Even if the line to which the connection is made should lead only to his station it would not be reasonable to allow the subscriber alone to authorize connections unknown to the company for the additional reason that he does not have exclusive use of this line. Other persons communicating over the line from an outside telephone are also within the protection of section 640, but they would not be protected if the subscriber alone could authorize a connection.
 Section 640 serves the purpose of protecting the secrecy of telegraphic and telephonic messages, not by making any subscriber the sole judge as to when and whether a connection shall be made, but by strengthening with criminal sanctions the control of the telegraph and telephone companies over their entire networks, so that a company may more effectively supervise all connections. It is of public concern that communication systems controlled by public utilities be supervised in such a manner that all persons using such facilities may be assured that their communications cannot be intercepted by means of connections made without the knowledge and direction of the company.
Pursuant to Act 6386, section 14(b) (Public Utilities Act, Stats. 1915, p. 115, as amended; 2 Deering's Gen. Laws, Act 6386, p. 2475), and rules and regulations of the Railroad Commission thereunder (Utilities Gen. Order No. 96), the Pacific Telephone Company filed and received commission approval of Regulation No. 19 (Rev. Sheet C.R.C. No. 51362-T), dealing with "Ownership and Use of Instrumentalities on Subscribers' Premises":
"The Company shall own, furnish, and maintain all facilities, including instrumentalities, inside wiring, protective apparatus, and other equipment necessary to provide telephone service, except as may be otherwise specified in the rate schedules. All facilities provided shall conform to the established construction standards of the Company.
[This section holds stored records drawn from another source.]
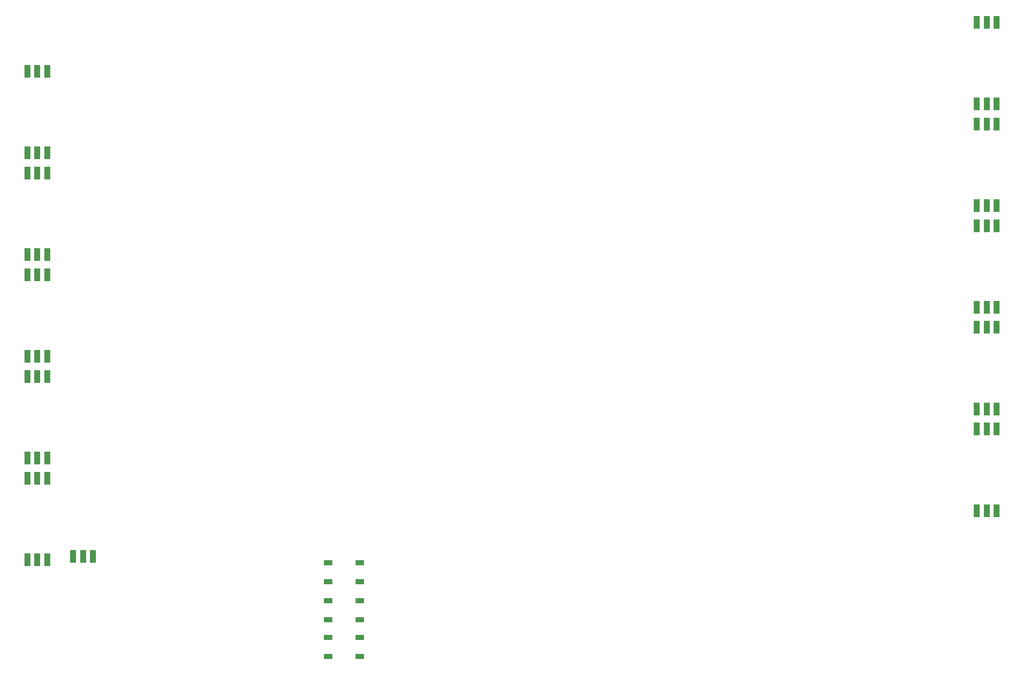
<source format=gbp>
G04 #@! TF.GenerationSoftware,KiCad,Pcbnew,(6.0.2)*
G04 #@! TF.CreationDate,2022-08-28T20:21:12+12:00*
G04 #@! TF.ProjectId,Wordclock,576f7264-636c-46f6-936b-2e6b69636164,1*
G04 #@! TF.SameCoordinates,Original*
G04 #@! TF.FileFunction,Paste,Bot*
G04 #@! TF.FilePolarity,Positive*
%FSLAX46Y46*%
G04 Gerber Fmt 4.6, Leading zero omitted, Abs format (unit mm)*
G04 Created by KiCad (PCBNEW (6.0.2)) date 2022-08-28 20:21:12*
%MOMM*%
%LPD*%
G01*
G04 APERTURE LIST*
%ADD10R,1.200000X2.500000*%
%ADD11R,1.700000X1.000000*%
G04 APERTURE END LIST*
D10*
X235625000Y-44850000D03*
X233625000Y-44850000D03*
X231625000Y-44850000D03*
X235625000Y-85650000D03*
X233625000Y-85650000D03*
X231625000Y-85650000D03*
X41275000Y-79150000D03*
X43275000Y-79150000D03*
X45275000Y-79150000D03*
X41275000Y-99550000D03*
X43275000Y-99550000D03*
X45275000Y-99550000D03*
X41275000Y-119950000D03*
X43275000Y-119950000D03*
X45275000Y-119950000D03*
X235625000Y-89700000D03*
X233625000Y-89700000D03*
X231625000Y-89700000D03*
X41275000Y-115900000D03*
X43275000Y-115900000D03*
X45275000Y-115900000D03*
X50450000Y-135650000D03*
X52450000Y-135650000D03*
X54450000Y-135650000D03*
X41275000Y-136300000D03*
X43275000Y-136300000D03*
X45275000Y-136300000D03*
X41275000Y-54700000D03*
X43275000Y-54700000D03*
X45275000Y-54700000D03*
X235625000Y-110100000D03*
X233625000Y-110100000D03*
X231625000Y-110100000D03*
X41275000Y-58750000D03*
X43275000Y-58750000D03*
X45275000Y-58750000D03*
X41275000Y-38350000D03*
X43275000Y-38350000D03*
X45275000Y-38350000D03*
X235625000Y-48900000D03*
X233625000Y-48900000D03*
X231625000Y-48900000D03*
X235625000Y-106050000D03*
X233625000Y-106050000D03*
X231625000Y-106050000D03*
X235625000Y-65250000D03*
X233625000Y-65250000D03*
X231625000Y-65250000D03*
X41275000Y-75100000D03*
X43275000Y-75100000D03*
X45275000Y-75100000D03*
X235625000Y-28500000D03*
X233625000Y-28500000D03*
X231625000Y-28500000D03*
X235625000Y-126450000D03*
X233625000Y-126450000D03*
X231625000Y-126450000D03*
X41275000Y-95500000D03*
X43275000Y-95500000D03*
X45275000Y-95500000D03*
X235625000Y-69300000D03*
X233625000Y-69300000D03*
X231625000Y-69300000D03*
D11*
X107900000Y-144500000D03*
X101600000Y-144500000D03*
X107900000Y-148300000D03*
X101600000Y-148300000D03*
X101600000Y-151900000D03*
X107900000Y-151900000D03*
X107900000Y-155700000D03*
X101600000Y-155700000D03*
X107900000Y-136900000D03*
X101600000Y-136900000D03*
X107900000Y-140700000D03*
X101600000Y-140700000D03*
M02*

</source>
"All instrumentalities and equipment furnished by the Company in connection with a subscriber's service shall be carefully used and only duly authorized employees of the Company shall be allowed to connect, disconnect, move, change, or alter in any manner, any or all such instrumentalities and equipment.
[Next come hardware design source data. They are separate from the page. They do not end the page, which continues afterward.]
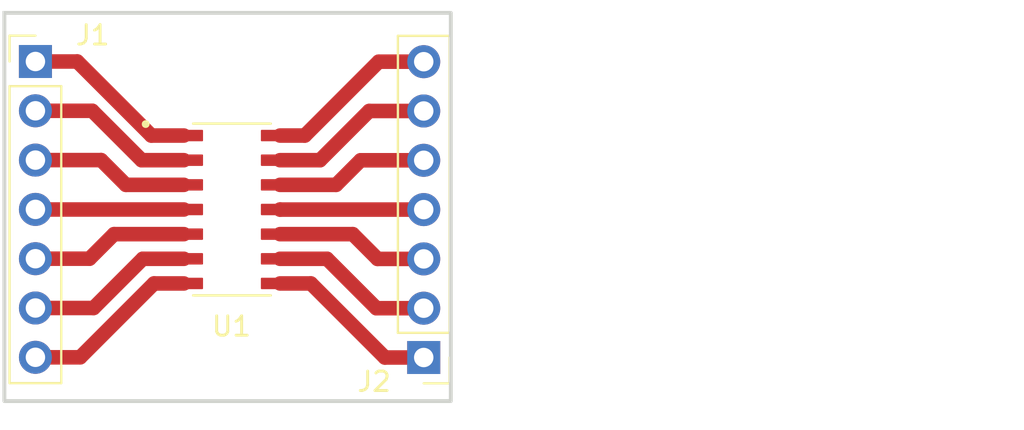
<source format=kicad_pcb>
(kicad_pcb (version 20221018) (generator pcbnew)

  (general
    (thickness 1.6)
  )

  (paper "A4")
  (layers
    (0 "F.Cu" signal)
    (31 "B.Cu" signal)
    (32 "B.Adhes" user "B.Adhesive")
    (33 "F.Adhes" user "F.Adhesive")
    (34 "B.Paste" user)
    (35 "F.Paste" user)
    (36 "B.SilkS" user "B.Silkscreen")
    (37 "F.SilkS" user "F.Silkscreen")
    (38 "B.Mask" user)
    (39 "F.Mask" user)
    (40 "Dwgs.User" user "User.Drawings")
    (41 "Cmts.User" user "User.Comments")
    (42 "Eco1.User" user "User.Eco1")
    (43 "Eco2.User" user "User.Eco2")
    (44 "Edge.Cuts" user)
    (45 "Margin" user)
    (46 "B.CrtYd" user "B.Courtyard")
    (47 "F.CrtYd" user "F.Courtyard")
    (48 "B.Fab" user)
    (49 "F.Fab" user)
    (50 "User.1" user)
    (51 "User.2" user)
    (52 "User.3" user)
    (53 "User.4" user)
    (54 "User.5" user)
    (55 "User.6" user)
    (56 "User.7" user)
    (57 "User.8" user)
    (58 "User.9" user)
  )

  (setup
    (pad_to_mask_clearance 0)
    (pcbplotparams
      (layerselection 0x0000000_7fffffff)
      (plot_on_all_layers_selection 0x0001000_00000000)
      (disableapertmacros false)
      (usegerberextensions false)
      (usegerberattributes true)
      (usegerberadvancedattributes true)
      (creategerberjobfile true)
      (dashed_line_dash_ratio 12.000000)
      (dashed_line_gap_ratio 3.000000)
      (svgprecision 4)
      (plotframeref false)
      (viasonmask false)
      (mode 1)
      (useauxorigin false)
      (hpglpennumber 1)
      (hpglpenspeed 20)
      (hpglpendiameter 15.000000)
      (dxfpolygonmode true)
      (dxfimperialunits true)
      (dxfusepcbnewfont true)
      (psnegative true)
      (psa4output false)
      (plotreference true)
      (plotvalue true)
      (plotinvisibletext false)
      (sketchpadsonfab false)
      (subtractmaskfromsilk false)
      (outputformat 5)
      (mirror false)
      (drillshape 2)
      (scaleselection 1)
      (outputdirectory "C:/Users/karim/Desktop/Proyecto Final/Placas/Adaptador MAX9108/")
    )
  )

  (net 0 "")
  (net 1 "Net-(J1-Pin_1)")
  (net 2 "Net-(J1-Pin_2)")
  (net 3 "Net-(J1-Pin_3)")
  (net 4 "+5V")
  (net 5 "Net-(J1-Pin_5)")
  (net 6 "Net-(J1-Pin_6)")
  (net 7 "Net-(J1-Pin_7)")
  (net 8 "Net-(J2-Pin_1)")
  (net 9 "Net-(J2-Pin_2)")
  (net 10 "Net-(J2-Pin_3)")
  (net 11 "GND")
  (net 12 "Net-(J2-Pin_5)")
  (net 13 "Net-(J2-Pin_6)")
  (net 14 "Net-(J2-Pin_7)")

  (footprint "Connector_PinHeader_2.54mm:PinHeader_1x07_P2.54mm_Vertical" (layer "F.Cu") (at 55.555 56.655 180))

  (footprint "Connector_PinHeader_2.54mm:PinHeader_1x07_P2.54mm_Vertical" (layer "F.Cu") (at 35.55 41.405))

  (footprint "MAX9108ESD_:SOIC127P600X175-14N" (layer "F.Cu") (at 45.675 49.03))

  (gr_rect (start 33.95 38.9) (end 56.95 58.9)
    (stroke (width 0.2) (type default)) (fill none) (layer "Edge.Cuts") (tstamp 315bcea5-6081-4550-b6d0-bd7cb3340e1b))

  (segment (start 43.2 45.22) (end 41.52 45.22) (width 0.75) (layer "F.Cu") (net 1) (tstamp 25057297-037c-4e84-b16c-cdf4804fe5a8))
  (segment (start 37.705 41.405) (end 35.55 41.405) (width 0.75) (layer "F.Cu") (net 1) (tstamp 6368e12f-1978-4d21-b7de-255a8cd20313))
  (segment (start 41.52 45.22) (end 37.705 41.405) (width 0.75) (layer "F.Cu") (net 1) (tstamp 6901cac8-6a31-45ce-8303-4056fa09da63))
  (segment (start 41.022234 46.49) (end 38.477234 43.945) (width 0.75) (layer "F.Cu") (net 2) (tstamp 7d412e33-4f93-4551-b761-d9986bd76b09))
  (segment (start 38.477234 43.945) (end 35.55 43.945) (width 0.75) (layer "F.Cu") (net 2) (tstamp 9eb882de-3f0d-45da-bb83-2a51a529b7bb))
  (segment (start 43.2 46.49) (end 41.022234 46.49) (width 0.75) (layer "F.Cu") (net 2) (tstamp be1f6e74-59b7-4fab-b6ef-2e7b8a946248))
  (segment (start 40.21 47.76) (end 38.935 46.485) (width 0.75) (layer "F.Cu") (net 3) (tstamp 3a14b0e2-199f-4266-9538-2f42a773626f))
  (segment (start 43.2 47.76) (end 40.21 47.76) (width 0.75) (layer "F.Cu") (net 3) (tstamp 584f98c6-239c-45b1-96c3-963d4199c61f))
  (segment (start 38.935 46.485) (end 35.55 46.485) (width 0.75) (layer "F.Cu") (net 3) (tstamp ef7bb742-a5bd-4ddf-b2b2-005c0a3b6039))
  (segment (start 35.555 49.03) (end 35.55 49.025) (width 0.75) (layer "F.Cu") (net 4) (tstamp 276c1476-5c5e-4bb9-8c13-53bf9e196088))
  (segment (start 43.2 49.03) (end 35.555 49.03) (width 0.75) (layer "F.Cu") (net 4) (tstamp e6553884-48e1-4157-9257-acce80ecfc5f))
  (segment (start 35.55 51.565) (end 38.335 51.565) (width 0.75) (layer "F.Cu") (net 5) (tstamp 77c1cbbb-6421-4c0f-b44e-d4aafa04cc87))
  (segment (start 39.6 50.3) (end 43.2 50.3) (width 0.75) (layer "F.Cu") (net 5) (tstamp b0c37e5e-7b68-4aca-a74e-d861092fd849))
  (segment (start 38.335 51.565) (end 39.6 50.3) (width 0.75) (layer "F.Cu") (net 5) (tstamp e24504ae-e118-44df-964e-31e62fbe9ee0))
  (segment (start 41.08 51.57) (end 38.545 54.105) (width 0.75) (layer "F.Cu") (net 6) (tstamp 082812d1-7fb7-4b7e-aa17-1bd709a83391))
  (segment (start 38.545 54.105) (end 35.55 54.105) (width 0.75) (layer "F.Cu") (net 6) (tstamp 836de017-56f3-4253-bbe6-2180c1949d4f))
  (segment (start 43.2 51.57) (end 41.08 51.57) (width 0.75) (layer "F.Cu") (net 6) (tstamp e1fabda0-074c-4915-9367-510ce6b220b8))
  (segment (start 43.2 52.84) (end 41.66 52.84) (width 0.75) (layer "F.Cu") (net 7) (tstamp 17532be4-73f4-4735-be47-23c37afbb7a4))
  (segment (start 37.855 56.645) (end 35.55 56.645) (width 0.75) (layer "F.Cu") (net 7) (tstamp 6a3cd012-2bec-42dd-8002-35b83917d5f7))
  (segment (start 41.66 52.84) (end 37.855 56.645) (width 0.75) (layer "F.Cu") (net 7) (tstamp 8450ce6c-f571-4324-a98c-7673c9484846))
  (segment (start 53.555 56.655) (end 55.555 56.655) (width 0.75) (layer "F.Cu") (net 8) (tstamp 157dbaff-753e-4592-b5c0-3ca80d48b497))
  (segment (start 48.15 52.84) (end 49.74 52.84) (width 0.75) (layer "F.Cu") (net 8) (tstamp 3c16e0d8-a9e4-4744-895a-6057130fc0f3))
  (segment (start 49.74 52.84) (end 53.555 56.655) (width 0.75) (layer "F.Cu") (net 8) (tstamp 7c8fa8cf-4ef9-4e87-b903-9b6ad8c869e6))
  (segment (start 48.15 51.57) (end 50.57 51.57) (width 0.75) (layer "F.Cu") (net 9) (tstamp 07283d3d-8784-412a-8bbc-275b7120cd4c))
  (segment (start 53.115 54.115) (end 55.555 54.115) (width 0.75) (layer "F.Cu") (net 9) (tstamp 8bb48f61-c863-4100-9aba-ac6cba7b56f6))
  (segment (start 50.57 51.57) (end 53.115 54.115) (width 0.75) (layer "F.Cu") (net 9) (tstamp 9f19aa69-28d7-4e89-83c5-047a3c554a41))
  (segment (start 48.15 50.3) (end 51.9 50.3) (width 0.75) (layer "F.Cu") (net 10) (tstamp 1f95ea1b-635b-49c3-838d-05505f920708))
  (segment (start 51.9 50.3) (end 53.175 51.575) (width 0.75) (layer "F.Cu") (net 10) (tstamp 2b6ce193-1e50-42f0-b0cd-2c7003559c65))
  (segment (start 53.175 51.575) (end 55.555 51.575) (width 0.75) (layer "F.Cu") (net 10) (tstamp ba0b2ab6-1c37-41a6-b26f-c6d6ee180381))
  (segment (start 48.155 49.035) (end 48.15 49.03) (width 0.75) (layer "F.Cu") (net 11) (tstamp 608ea9c1-6362-4bc0-a6b4-25f63ef9d505))
  (segment (start 55.555 49.035) (end 48.155 49.035) (width 0.75) (layer "F.Cu") (net 11) (tstamp bd2251f4-3d68-4c56-ab0e-2298f844039b))
  (segment (start 48.15 47.76) (end 51.04 47.76) (width 0.75) (layer "F.Cu") (net 12) (tstamp 058d6770-81fd-4aa1-a32e-f447aa22e090))
  (segment (start 52.305 46.495) (end 55.555 46.495) (width 0.75) (layer "F.Cu") (net 12) (tstamp 99ac96df-931b-482c-9806-4efc01d13786))
  (segment (start 51.04 47.76) (end 52.305 46.495) (width 0.75) (layer "F.Cu") (net 12) (tstamp 9ef9764b-50e4-4edd-b719-6ba1efa54826))
  (segment (start 48.15 46.49) (end 50.21 46.49) (width 0.75) (layer "F.Cu") (net 13) (tstamp 203ab91f-2150-479d-a8a0-701cd4e17836))
  (segment (start 50.21 46.49) (end 52.745 43.955) (width 0.75) (layer "F.Cu") (net 13) (tstamp ae194e78-0c02-4793-8f16-707d8dbdb88e))
  (segment (start 52.745 43.955) (end 55.555 43.955) (width 0.75) (layer "F.Cu") (net 13) (tstamp f806cd48-1488-44ed-a1a7-95f68bbeecd0))
  (segment (start 49.43 45.22) (end 53.235 41.415) (width 0.75) (layer "F.Cu") (net 14) (tstamp a0fffc4d-d48f-4e4b-89b4-a275165c6776))
  (segment (start 53.235 41.415) (end 55.555 41.415) (width 0.75) (layer "F.Cu") (net 14) (tstamp bf39c60c-e476-4c3c-86a1-ad6ae8739331))
  (segment (start 48.15 45.22) (end 49.43 45.22) (width 0.75) (layer "F.Cu") (net 14) (tstamp ce1862d3-d0e7-40db-b62e-d433a29b3494))

)

</source>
"No apparatus or appliance not provided or authorized by the Company shall be attached to or used in connection with telephone equipment and facilities provided by the Company.
"The subscriber will be held responsible for loss of or damage to any equipment or apparatus furnished by the Company, unless such loss or damage is due to causes beyond his control."
The order is reversed.
Gibson, C.J., Shenk, J., Edmonds, J., and Spence, J., concurred.
Respondent's petition for a rehearing was denied Aug. 26, 1946. Carter, J., and Schauer, J., voted for a rehearing.